因此请注意，由于WIFI优先级高于ETH网络，如果wifi被开启，可以eth就会被关闭掉，而如果我们想在

这两者同时存在，那么在调用teardown(NetworkStateTracker)函数前进行判定即可。

2、启个各类网络监控器服务代码,这里以wifi为例

在ConnectivityService的构造函数中启动网络监视器的代码

/*
         * Create the network state trackers for Wi-Fi and mobile
         * data. Maybe this could be done with a factory class,
         * but it's not clear that it's worth it, given that
         * the number of different network types is not going
         * to change very often.
         */
        boolean noMobileData = !getMobileDataEnabled();
        for (int netType : mPriorityList) {
            switch (mNetAttributes[netType].mRadio) {
            case ConnectivityManager.TYPE_WIFI:
                if (DBG) Slog.v(TAG, "Starting Wifi Service.");
                WifiStateTracker wst = new WifiStateTracker(context, mHandler);
                WifiService wifiService = new WifiService(context, wst);
                ServiceManager.addService(Context.WIFI_SERVICE, wifiService);
                wifiService.startWifi();
                mNetTrackers[ConnectivityManager.TYPE_WIFI] = wst;
                wst.startMonitoring();
                break;	
		...

在settings中可以设置网络连接，比如打开wifi，打开bluetooth,设置apn的连接等等，在设置完成后,设置的消息会存在一个数据库中保存，并发送系统消息来广播网络设置的变化。

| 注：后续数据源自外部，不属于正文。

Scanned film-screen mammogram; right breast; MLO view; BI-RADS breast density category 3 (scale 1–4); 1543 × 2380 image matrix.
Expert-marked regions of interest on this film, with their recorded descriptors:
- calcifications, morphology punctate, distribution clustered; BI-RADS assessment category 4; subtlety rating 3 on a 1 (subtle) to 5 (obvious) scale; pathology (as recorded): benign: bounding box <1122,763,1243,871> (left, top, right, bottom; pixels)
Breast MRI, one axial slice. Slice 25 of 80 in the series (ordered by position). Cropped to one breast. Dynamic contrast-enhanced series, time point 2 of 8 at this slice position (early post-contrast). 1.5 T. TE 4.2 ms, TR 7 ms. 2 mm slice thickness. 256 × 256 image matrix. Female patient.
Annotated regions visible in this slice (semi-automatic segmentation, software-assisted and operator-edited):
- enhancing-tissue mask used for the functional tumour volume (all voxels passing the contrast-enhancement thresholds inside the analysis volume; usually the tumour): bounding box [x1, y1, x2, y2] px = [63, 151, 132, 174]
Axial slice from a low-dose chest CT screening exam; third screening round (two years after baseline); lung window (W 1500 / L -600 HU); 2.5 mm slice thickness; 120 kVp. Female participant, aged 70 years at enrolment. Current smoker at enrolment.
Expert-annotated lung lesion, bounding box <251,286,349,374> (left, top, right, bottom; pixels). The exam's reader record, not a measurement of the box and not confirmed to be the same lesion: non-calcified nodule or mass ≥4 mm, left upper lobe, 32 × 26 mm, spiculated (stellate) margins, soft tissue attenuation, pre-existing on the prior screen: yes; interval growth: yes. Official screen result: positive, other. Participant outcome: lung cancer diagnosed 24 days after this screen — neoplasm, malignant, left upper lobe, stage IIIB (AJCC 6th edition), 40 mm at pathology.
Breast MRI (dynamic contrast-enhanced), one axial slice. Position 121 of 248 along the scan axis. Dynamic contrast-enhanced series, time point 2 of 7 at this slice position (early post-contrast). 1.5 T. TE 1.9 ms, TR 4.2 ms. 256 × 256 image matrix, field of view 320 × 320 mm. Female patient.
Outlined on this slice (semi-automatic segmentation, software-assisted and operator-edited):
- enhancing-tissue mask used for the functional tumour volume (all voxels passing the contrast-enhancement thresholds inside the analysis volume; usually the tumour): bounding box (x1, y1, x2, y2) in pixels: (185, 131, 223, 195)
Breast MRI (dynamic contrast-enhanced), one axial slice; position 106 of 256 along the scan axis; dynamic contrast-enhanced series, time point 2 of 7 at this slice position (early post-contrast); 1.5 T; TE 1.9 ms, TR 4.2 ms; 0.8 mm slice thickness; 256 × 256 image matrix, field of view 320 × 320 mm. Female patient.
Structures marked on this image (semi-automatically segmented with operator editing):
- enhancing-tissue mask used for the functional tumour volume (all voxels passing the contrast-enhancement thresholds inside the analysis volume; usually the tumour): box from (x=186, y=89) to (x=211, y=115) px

在网络监视器中捕捉了settings中发出的相应的网络广播信息，网络监视器中注册了settings中网络变化的信息，有变化会做相应的处理，并将处理的结果存储在NetworkInfo类的一个对象中，在ConnectivityService中通过

public NetworkInfo getNetworkInfo(int networkType)方法可以得知当前networkType类型网络的连接情况。

3、 应用监控

在app中，我们可以通过 ConnectivityManager 来获取当前的网络信息，并能指定当前程序需要的网络类型：

ConnectivityManager mCnn = context.getSystemService(context.CONNECTIVITY_SERVICE);

NetworkInfo mNetinfo = mCnn.getActiveNetworkInfo();

mCnn.setNetworkPreference(int preference);//设定首选网络类型。

假如没有设定，网络类型为系统默认。在wifi，3G网络同时存在的情况下，系统会默认的调用wifi网络，加载wifi的驱动，走wifi网络。

4、下面详细分析一下wifi网络信息

wifi 图示层次：



ConnectivityService 的构造函数会将 WifiService 添加到 ServiceManager 中，使之需要服务者可以访问。

mWifiStateTracker = new WifiStateTracker(context, handler);

WifiService wifiService = new WifiService(context, mWifiStateTracker);

ServiceManager.addService(Context.WIFI_SERVICE, wifiService);



WifiStateTracker 会创建 WifiMonitor 接收来自底层的事件,WifiService 和 WifiMonitor 是整个模块的核心。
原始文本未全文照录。